Despite tremendous advances in text generation, many of the chatbots available are still rather irritating and unhelpful. This 2022 ML paper from Google describes the LaMDA — short for “Language Model for Dialogue Applications” — system, which caused the uproar this summer when a former Google engineer, Blake Lemoine, alleged that it is sentient. LaMDA is a family of large language models for dialog applications built on Google’s Transformer architecture, which is known for its efficiency and speed in language tasks such as translation. The model’s ability to be adjusted using data that has been human-annotated and the capability of consulting external sources are its most intriguing features.

The model, which has 137 billion parameters, was pre-trained using 1.56 trillon words from publicly accessible conversation data and online publications. The model is also adjusted based on the three parameters of quality, safety, and groundedness.

Privacy for Free: How does Dataset Condensation Help Privacy?

One of the primary proposals in the award-winning ML paper is to use dataset condensation methods to retain data efficiency during model training while also providing membership privacy.
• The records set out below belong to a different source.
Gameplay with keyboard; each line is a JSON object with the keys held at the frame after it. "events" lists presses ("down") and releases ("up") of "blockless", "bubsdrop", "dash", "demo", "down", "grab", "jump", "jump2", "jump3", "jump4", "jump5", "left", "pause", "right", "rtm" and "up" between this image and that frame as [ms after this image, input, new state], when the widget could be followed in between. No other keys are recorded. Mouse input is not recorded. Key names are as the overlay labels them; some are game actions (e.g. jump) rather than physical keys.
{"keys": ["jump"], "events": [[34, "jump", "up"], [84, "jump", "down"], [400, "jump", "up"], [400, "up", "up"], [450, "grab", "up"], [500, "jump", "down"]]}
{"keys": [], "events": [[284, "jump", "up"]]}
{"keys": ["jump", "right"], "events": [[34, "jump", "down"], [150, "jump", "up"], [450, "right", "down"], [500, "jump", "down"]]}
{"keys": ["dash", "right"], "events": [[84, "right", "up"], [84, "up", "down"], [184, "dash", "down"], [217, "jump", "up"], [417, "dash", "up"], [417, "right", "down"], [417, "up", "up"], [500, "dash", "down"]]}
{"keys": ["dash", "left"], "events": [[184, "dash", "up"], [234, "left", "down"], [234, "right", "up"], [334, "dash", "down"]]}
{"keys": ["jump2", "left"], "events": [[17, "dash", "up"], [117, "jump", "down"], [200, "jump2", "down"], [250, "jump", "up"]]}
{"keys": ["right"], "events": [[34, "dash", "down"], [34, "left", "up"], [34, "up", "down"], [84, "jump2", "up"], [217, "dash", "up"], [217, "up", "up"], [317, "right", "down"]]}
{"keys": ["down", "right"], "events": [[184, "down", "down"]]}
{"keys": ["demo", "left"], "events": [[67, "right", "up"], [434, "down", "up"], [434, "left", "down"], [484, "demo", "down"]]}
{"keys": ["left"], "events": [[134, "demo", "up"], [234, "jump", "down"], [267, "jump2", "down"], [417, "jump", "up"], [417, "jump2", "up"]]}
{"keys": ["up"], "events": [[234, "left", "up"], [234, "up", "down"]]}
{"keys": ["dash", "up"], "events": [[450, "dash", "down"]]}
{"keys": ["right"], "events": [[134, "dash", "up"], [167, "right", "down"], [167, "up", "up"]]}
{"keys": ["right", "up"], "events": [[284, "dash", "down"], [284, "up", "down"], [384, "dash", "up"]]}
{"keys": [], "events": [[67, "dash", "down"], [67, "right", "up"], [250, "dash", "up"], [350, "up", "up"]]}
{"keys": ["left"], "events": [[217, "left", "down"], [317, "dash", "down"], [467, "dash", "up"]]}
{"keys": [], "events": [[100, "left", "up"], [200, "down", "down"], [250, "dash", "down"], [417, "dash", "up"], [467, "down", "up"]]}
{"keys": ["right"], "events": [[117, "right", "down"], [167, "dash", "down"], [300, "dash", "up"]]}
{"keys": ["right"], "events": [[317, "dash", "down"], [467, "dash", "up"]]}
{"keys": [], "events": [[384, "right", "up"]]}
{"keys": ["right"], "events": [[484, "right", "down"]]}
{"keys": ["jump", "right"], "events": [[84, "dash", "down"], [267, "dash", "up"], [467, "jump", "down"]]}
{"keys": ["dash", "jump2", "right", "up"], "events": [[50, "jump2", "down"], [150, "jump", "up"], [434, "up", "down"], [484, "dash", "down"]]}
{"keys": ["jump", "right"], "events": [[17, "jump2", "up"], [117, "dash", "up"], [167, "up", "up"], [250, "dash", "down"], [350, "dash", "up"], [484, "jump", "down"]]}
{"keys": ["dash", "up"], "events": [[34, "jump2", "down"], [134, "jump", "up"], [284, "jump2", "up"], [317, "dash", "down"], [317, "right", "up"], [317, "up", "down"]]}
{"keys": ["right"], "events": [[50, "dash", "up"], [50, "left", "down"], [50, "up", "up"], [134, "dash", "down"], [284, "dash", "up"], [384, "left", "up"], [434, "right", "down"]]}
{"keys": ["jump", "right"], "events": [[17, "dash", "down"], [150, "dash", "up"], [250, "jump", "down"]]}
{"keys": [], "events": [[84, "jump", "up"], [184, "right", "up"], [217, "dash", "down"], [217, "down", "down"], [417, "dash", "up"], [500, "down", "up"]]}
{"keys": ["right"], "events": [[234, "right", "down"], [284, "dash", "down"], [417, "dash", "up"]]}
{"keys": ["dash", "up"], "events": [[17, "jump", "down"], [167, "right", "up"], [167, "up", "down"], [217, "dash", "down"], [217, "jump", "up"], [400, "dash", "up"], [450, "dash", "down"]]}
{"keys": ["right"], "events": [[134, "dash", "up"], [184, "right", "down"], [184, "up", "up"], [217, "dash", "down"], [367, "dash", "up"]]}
The authors argue that dataset condensation, which was initially created to increase training effectiveness, is a better alternative to data generators for producing private data since it offers privacy for free.

Though existing data generators are used to produce differentially private data for model training to minimize unintended data leakage, they result in high training costs or subpar generalization performance for the sake of data privacy. This study was published by Sony AI and received the Outstanding Paper Award at ICML 2022.

TranAD: Deep Transformer Networks for Anomaly Detection in Multivariate Time Series Data

The use of a model that converts time series into anomaly scores at each time step is essential in any system for detecting time series anomalies. Recognizing and diagnosing anomalies in multivariate time series data is critical for modern industrial applications. Unfortunately, developing a system capable of promptly and reliably identifying abnormal observations is challenging. This is attributed to a shortage of anomaly labels, excessive data volatility, and the expectations of modern applications for ultra-low inference times.

In this study , the authors present TranAD, a deep transformer network-based anomaly detection and diagnosis model that leverages attention-based sequence encoders to quickly execute inference while being aware of the more general temporal patterns in the data. TranAD employs adversarial training to achieve stability and focus score-based self-conditioning to enable robust multi-modal feature extraction. The paper mentions extensive empirical experiments on six publicly accessible datasets show that TranAD can perform better in detection and diagnosis than state-of-the-art baseline methods with data- and time-efficient training.

Photorealistic Text-to-Image Diffusion Models with Deep Language Understanding

In the last few years, generative models called “diffusion models” have been increasingly popular. This year saw these models capture the excitement of AI enthusiasts around the world.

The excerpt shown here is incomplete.